### [What is required]
Write out each of the lines below without any change, leaving out the pictures.

### [Supplied data]
——————
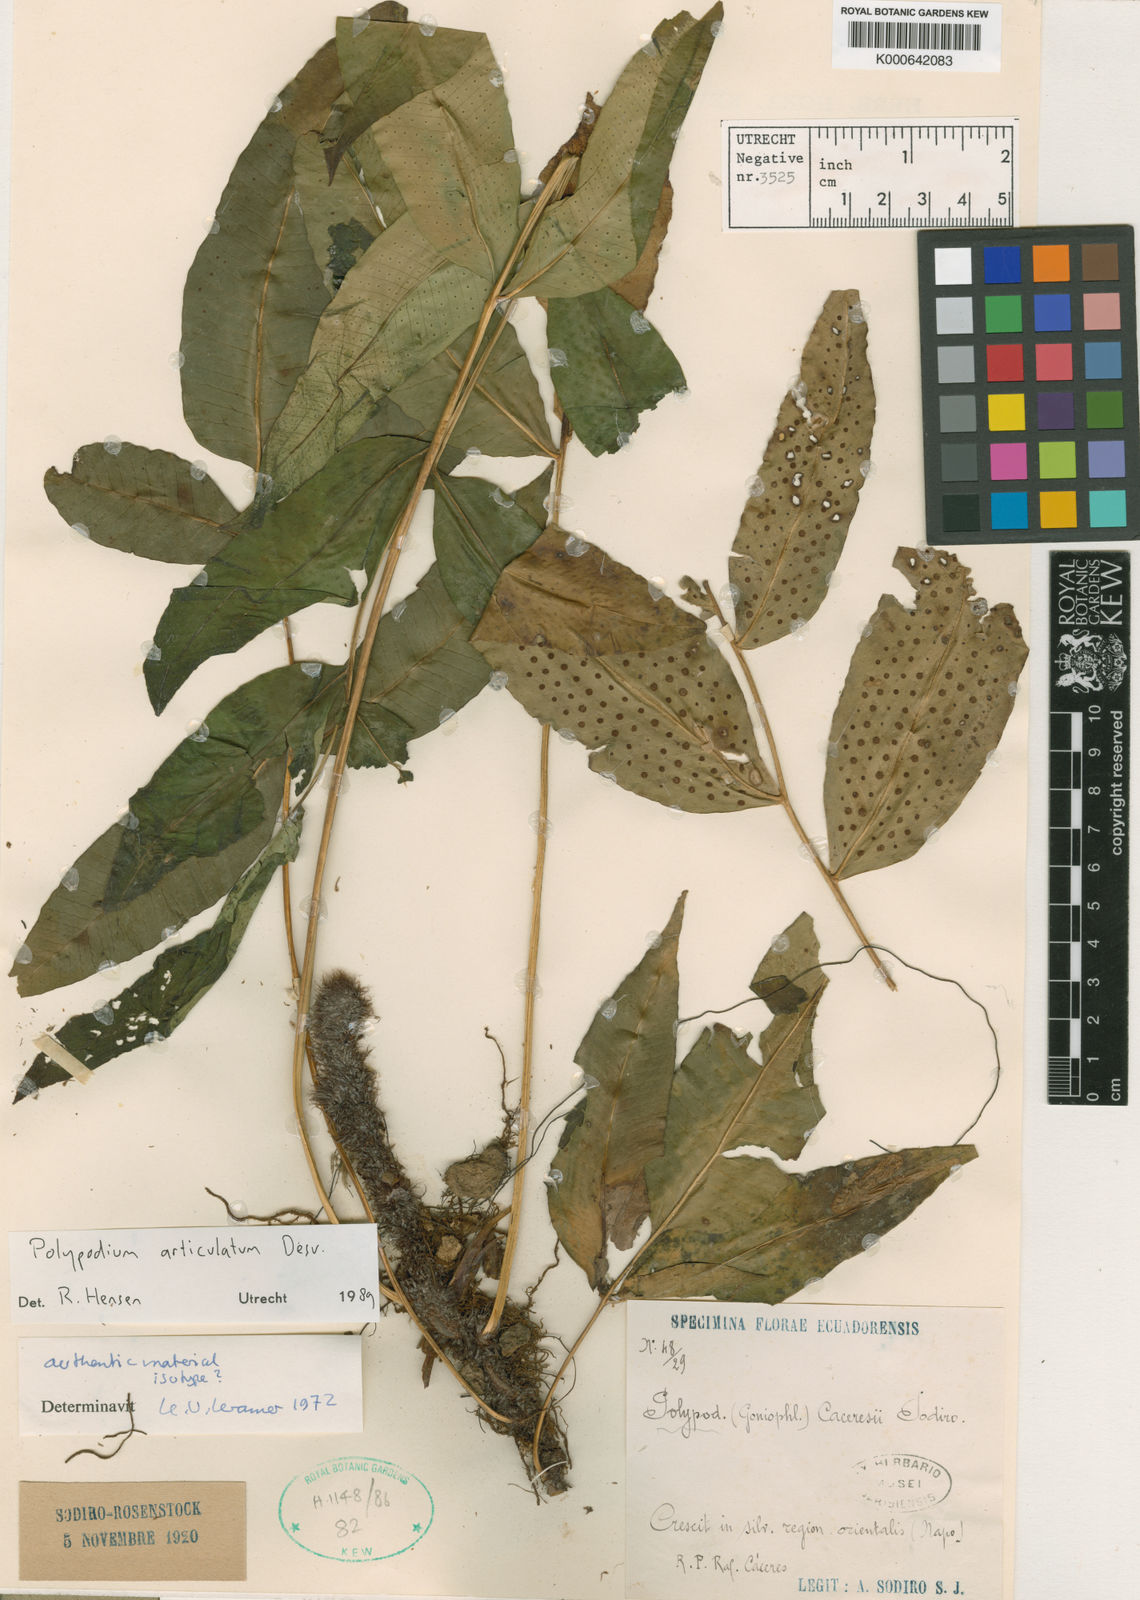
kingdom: Plantae
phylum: Tracheophyta
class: Polypodiopsida
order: Polypodiales
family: Polypodiaceae
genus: Serpocaulon
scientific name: Serpocaulon articulatum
——————
### [Solution to this exercise]
kingdom: Plantae
phylum: Tracheophyta
class: Polypodiopsida
order: Polypodiales
family: Polypodiaceae
genus: Serpocaulon
scientific name: Serpocaulon articulatum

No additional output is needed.